Negative Ritual
Photos & Videos by Negative Ritual
Waiting Room
The Waiting Room explores traces of absence, memory, and unrealised futures embedded within everyday landscapes. Through a combination of documentary colour photographs and experimental black-and-white imagery, the project examines places that exist in a state of suspension: abandoned buildings, overlooked infrastructure, forgotten developments, and fragments of human activity left behind.
The colour photographs function as clinical records. Observational and descriptive, they document physical evidence of occupation, neglect, and change. Interspersed throughout the series, the black-and-white images operate differently. They appear as psychological fragments trapped within the landscape; unstable impressions that resist straightforward interpretation. Rather than illustrating specific memories, they suggest emotional residue, latent histories, and the lingering atmospheres that cannot be directly photographed.
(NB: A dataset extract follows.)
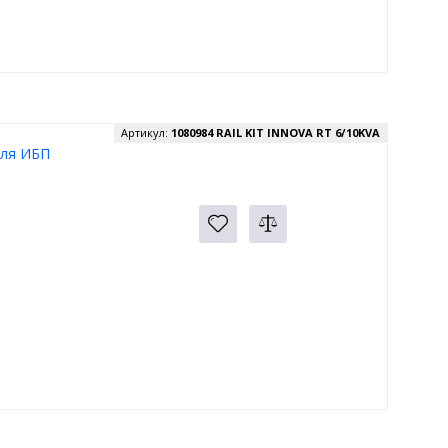
Артикул:
1080984 RAIL KIT INNOVA RT 6/10KVA
для ИБП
Together, these two modes of seeing create a tension between documentation and sensation, between the visible world and the traces that remain beneath it. The project proposes the landscape as a site where material evidence and psychological memory coexist, revealing places caught between what once was, what remains, and what never fully arrived.
Every image is a trace. Every trace is a tether.
Negative Ritual is a body of work rooted in landscape, memory, and the quiet pull of the in-between. It blends black and white street photography with nature studies, fine art processes, and self-developed techniques—each image unfolding like a fragment or trace.Circling back to familiar places seen through a changed lens. There’s an undercurrent of ritual in the way the images are made and chosen—less about the moment and more about the echo it leaves behind.